Lorsque les marchés financiers clôturent à Wall Street le vendredi 14 mars, plus personne n’est plus sûr de rien. Le gotha de la banque d’affaires américaine est suspendu à un fil, celui de la décision que prendra la FED. En effet, suite aux rumeurs de défaillance dont Bear Stearns a fait les frais, elle vient de voir sortir de ses comptes clients, 17 milliards de dollars en quarante-huit heures. C’est fini, elle n’a plus un sou, elle ne peut même plus répondre à la demande de ses clients. À partir de là, c’est une course contre la montre qui se déclenche à Wall-Street. Comment éviter la panique généralisée que peut provoquer l’annonce d’une faillite bancaire de cette ampleur ? Tout doit être négocié en un week-end. Il faut absolument qu’avant l’ouverture des marchés à Tokyo, lundi matin, un « deal » soit fait. C’est donc dans ce contexte, pendant que nous passions un week-end, qu’un mandat exclusif a été donné à la Banque JP Morgan pour organiser le sauvetage et la vente de Bear Stearns à un prix dérisoire de 2 dollars l’action. Les négociations ont duré tout le week-end et JP Morgan, faisant un pas en avant et deux en arrière, s’est finalement décidé dans la nuit de dimanche à lundi. Tout s’est joué cette nuit-là, vers une heure du matin. Que se serait-il passé si le deal avait échoué ? Je ne préfère même pas y penser…

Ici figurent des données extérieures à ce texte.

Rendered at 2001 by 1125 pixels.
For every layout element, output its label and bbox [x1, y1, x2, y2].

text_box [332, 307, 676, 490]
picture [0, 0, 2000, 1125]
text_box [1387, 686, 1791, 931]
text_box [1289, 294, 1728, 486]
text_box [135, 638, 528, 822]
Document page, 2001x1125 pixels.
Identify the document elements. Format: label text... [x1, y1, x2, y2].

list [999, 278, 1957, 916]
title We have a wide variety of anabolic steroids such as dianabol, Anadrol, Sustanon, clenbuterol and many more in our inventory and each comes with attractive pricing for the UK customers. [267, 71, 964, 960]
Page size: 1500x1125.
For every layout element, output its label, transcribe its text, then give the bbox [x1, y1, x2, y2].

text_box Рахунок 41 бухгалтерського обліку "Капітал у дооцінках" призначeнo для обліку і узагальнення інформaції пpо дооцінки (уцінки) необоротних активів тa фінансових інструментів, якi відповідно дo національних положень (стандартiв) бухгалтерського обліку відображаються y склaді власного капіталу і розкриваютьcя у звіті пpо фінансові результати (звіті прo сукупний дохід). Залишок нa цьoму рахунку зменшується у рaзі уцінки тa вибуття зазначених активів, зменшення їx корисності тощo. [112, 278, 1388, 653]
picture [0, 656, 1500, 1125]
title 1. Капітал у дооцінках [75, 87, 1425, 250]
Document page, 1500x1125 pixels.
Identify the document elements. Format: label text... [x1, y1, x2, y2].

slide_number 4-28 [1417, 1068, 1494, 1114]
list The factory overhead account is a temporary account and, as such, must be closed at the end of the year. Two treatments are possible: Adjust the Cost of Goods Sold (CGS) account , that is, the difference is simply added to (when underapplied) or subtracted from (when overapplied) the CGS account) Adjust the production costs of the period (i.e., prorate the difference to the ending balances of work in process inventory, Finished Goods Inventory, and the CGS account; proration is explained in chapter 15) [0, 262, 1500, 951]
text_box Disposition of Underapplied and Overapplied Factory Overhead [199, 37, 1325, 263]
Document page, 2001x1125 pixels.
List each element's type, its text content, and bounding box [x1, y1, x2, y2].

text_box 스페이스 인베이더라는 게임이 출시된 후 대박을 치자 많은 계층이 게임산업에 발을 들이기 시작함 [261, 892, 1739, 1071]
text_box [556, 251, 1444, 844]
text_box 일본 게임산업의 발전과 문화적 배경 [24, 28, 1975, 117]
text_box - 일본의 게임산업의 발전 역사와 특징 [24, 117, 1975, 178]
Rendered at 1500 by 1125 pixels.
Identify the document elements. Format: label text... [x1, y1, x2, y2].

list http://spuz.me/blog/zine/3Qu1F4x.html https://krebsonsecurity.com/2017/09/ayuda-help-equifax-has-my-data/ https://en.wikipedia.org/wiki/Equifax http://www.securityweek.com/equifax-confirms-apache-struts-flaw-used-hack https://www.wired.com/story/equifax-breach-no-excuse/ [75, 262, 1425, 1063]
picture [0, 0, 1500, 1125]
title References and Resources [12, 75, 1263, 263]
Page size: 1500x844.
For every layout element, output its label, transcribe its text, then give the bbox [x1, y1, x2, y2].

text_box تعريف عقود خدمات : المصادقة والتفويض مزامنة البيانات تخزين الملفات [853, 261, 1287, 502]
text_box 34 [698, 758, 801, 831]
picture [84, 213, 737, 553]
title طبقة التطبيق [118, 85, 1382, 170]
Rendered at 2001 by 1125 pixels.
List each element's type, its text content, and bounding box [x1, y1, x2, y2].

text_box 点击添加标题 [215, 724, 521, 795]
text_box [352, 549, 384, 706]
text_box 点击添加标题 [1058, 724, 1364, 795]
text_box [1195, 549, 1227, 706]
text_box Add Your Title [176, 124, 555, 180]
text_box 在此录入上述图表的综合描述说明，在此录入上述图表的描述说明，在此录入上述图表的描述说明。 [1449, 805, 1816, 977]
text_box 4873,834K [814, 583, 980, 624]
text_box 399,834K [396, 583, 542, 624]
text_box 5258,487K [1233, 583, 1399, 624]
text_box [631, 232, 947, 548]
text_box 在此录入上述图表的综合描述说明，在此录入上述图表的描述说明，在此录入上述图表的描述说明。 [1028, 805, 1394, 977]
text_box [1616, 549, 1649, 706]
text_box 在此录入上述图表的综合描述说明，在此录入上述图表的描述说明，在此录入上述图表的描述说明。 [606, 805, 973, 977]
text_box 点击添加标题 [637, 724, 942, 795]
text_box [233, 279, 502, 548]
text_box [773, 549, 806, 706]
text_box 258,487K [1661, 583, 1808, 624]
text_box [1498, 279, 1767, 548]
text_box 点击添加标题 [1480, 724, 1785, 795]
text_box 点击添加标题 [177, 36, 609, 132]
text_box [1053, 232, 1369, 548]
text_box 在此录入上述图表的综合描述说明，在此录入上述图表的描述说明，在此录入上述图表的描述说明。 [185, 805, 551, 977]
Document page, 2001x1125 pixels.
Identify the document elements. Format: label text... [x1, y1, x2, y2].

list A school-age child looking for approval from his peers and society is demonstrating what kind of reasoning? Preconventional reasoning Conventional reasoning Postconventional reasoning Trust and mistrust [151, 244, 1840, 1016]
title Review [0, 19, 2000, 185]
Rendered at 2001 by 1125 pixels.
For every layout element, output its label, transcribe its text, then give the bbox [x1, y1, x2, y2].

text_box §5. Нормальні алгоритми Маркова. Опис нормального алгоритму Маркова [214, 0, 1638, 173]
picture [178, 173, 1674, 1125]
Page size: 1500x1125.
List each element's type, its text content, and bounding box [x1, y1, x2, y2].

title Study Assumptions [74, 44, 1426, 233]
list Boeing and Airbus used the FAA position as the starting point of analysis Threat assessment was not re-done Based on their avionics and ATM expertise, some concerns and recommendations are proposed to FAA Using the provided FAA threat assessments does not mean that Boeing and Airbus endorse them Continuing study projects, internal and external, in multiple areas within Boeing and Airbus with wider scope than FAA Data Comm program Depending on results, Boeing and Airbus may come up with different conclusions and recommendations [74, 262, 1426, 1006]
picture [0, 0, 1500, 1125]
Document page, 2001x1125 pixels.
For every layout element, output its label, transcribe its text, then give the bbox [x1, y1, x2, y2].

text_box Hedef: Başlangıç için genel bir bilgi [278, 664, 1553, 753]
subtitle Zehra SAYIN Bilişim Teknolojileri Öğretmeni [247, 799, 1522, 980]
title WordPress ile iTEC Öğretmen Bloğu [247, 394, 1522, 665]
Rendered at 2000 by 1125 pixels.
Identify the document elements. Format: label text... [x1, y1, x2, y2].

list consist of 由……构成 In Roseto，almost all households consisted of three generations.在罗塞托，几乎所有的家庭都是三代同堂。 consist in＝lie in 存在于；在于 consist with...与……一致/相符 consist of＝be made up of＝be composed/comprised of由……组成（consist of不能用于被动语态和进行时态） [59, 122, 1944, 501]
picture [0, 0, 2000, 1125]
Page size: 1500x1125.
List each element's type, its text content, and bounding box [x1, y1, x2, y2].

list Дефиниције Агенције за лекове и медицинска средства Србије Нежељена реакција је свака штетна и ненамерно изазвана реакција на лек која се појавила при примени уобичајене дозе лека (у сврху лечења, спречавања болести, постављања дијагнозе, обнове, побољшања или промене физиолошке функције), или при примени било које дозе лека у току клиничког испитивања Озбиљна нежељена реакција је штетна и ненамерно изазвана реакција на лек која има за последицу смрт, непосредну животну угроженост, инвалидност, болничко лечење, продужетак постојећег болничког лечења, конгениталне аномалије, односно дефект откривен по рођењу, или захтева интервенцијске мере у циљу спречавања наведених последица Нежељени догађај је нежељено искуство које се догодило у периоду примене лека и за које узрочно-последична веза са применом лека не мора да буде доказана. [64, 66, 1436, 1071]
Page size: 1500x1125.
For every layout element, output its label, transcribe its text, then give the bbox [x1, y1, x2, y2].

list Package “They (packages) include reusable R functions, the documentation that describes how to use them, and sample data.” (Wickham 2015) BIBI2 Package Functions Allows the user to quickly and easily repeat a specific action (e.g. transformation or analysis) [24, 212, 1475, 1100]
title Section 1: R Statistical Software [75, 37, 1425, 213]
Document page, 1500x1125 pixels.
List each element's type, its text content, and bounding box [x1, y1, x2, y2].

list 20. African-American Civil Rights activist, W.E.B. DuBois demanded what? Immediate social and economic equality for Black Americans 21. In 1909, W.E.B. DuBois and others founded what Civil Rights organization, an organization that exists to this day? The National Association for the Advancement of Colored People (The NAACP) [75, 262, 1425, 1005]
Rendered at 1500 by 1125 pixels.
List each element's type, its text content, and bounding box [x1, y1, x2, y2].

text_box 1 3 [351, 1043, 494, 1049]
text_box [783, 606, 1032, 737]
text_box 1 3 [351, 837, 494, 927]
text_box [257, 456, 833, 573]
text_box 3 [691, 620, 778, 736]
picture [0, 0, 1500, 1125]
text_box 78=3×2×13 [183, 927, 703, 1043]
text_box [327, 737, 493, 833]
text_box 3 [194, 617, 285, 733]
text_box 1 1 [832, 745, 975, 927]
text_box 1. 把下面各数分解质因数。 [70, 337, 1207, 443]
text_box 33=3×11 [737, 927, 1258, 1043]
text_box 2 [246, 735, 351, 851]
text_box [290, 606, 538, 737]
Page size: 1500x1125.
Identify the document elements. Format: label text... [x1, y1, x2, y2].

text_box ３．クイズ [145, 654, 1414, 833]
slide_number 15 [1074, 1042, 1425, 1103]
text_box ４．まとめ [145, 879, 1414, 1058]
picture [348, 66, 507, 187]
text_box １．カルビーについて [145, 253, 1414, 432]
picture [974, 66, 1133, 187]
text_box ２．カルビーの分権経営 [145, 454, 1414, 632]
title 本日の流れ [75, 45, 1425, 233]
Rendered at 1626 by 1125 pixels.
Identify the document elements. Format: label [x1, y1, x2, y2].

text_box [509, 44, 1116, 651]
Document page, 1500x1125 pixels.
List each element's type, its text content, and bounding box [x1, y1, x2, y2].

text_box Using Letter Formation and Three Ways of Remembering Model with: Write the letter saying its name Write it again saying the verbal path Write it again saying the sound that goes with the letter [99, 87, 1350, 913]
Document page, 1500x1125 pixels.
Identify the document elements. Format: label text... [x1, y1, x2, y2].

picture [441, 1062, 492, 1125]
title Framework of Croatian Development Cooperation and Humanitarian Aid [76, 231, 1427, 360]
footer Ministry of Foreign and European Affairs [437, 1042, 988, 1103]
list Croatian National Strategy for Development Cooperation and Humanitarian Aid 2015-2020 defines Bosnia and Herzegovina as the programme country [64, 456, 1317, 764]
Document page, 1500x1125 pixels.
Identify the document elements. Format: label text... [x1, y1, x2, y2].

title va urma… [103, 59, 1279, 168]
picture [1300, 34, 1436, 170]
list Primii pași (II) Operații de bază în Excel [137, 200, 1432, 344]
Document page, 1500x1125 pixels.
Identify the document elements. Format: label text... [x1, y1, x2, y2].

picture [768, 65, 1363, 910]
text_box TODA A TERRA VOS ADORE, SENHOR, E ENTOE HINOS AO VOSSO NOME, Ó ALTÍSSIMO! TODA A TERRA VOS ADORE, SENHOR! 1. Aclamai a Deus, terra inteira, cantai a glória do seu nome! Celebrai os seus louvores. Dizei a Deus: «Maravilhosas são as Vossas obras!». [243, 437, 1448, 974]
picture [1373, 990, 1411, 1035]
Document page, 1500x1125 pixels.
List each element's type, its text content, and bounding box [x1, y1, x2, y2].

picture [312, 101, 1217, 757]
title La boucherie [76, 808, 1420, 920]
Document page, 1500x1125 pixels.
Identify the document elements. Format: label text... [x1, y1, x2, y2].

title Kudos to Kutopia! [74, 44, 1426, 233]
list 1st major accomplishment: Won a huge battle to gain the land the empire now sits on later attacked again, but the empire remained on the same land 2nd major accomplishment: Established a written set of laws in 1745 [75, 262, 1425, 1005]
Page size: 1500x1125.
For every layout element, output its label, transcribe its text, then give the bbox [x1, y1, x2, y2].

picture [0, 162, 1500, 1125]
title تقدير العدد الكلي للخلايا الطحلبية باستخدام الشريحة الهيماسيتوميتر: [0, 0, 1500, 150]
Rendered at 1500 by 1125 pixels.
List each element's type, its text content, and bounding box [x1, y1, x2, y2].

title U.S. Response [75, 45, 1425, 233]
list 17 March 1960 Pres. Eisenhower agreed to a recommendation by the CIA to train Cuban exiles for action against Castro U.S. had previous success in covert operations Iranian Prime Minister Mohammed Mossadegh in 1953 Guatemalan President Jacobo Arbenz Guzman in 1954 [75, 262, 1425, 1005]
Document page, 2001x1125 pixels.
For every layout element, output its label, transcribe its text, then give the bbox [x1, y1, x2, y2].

Cette page de l’histoire de la finance, pas encore tout à fait gravée dans le marbre car soumise à de nouveaux rebondissements, se tourne, au profit d’un nouvel épisode qui pour les marchés s’appelle désormais Lehman Brothers. Bear Stearns était la cinquième banque d’affaires américaine, Lehman Brothers est la quatrième. Les résultats de Lehman communiqués mardi 18 mars ont rassuré les marchés. Le Cash de la banque est plus important que prévu, le titre est donc remonté rapidement… mais pour combien de temps ? Au travers du jeu des dépréciations d’actifs auxquels les établissements bancaires sont confrontés, qu’en est-il véritablement du bilan des grandes banques, UBS, Barclays, Citigroup…etc. Un constat s’impose, depuis le départ de la crise en août 2007, rien n’a franchement évolué, nous en sommes au même point, avec les mêmes symptômes et les mêmes effets. Les taux directeurs américains ont été abaissés, le guichet des banques centrales est largement ouvert, des quantités astronomiques d’argents frais ont été injectées dans les marchés… Pour quel résultat ? Rien, aucun signe tangible de rémission. Alors, que faut-il faire pour que les marchés se rétablissent ? J’espère que Ben Bernanke le sait. Car au fur et à mesure que le temps passe et que des cartouches sont épuisées en pure perte, cela recule d’autant le rétablissement de la confiance dans le dollar et les actifs libellés en dollar. Cela explique aussi pourquoi les marchés considèrent que la baisse n’est pas terminée, même si nous avons assisté en fin de semaine à un petit rétablissement sur les matières premières et le dollar… À suivre.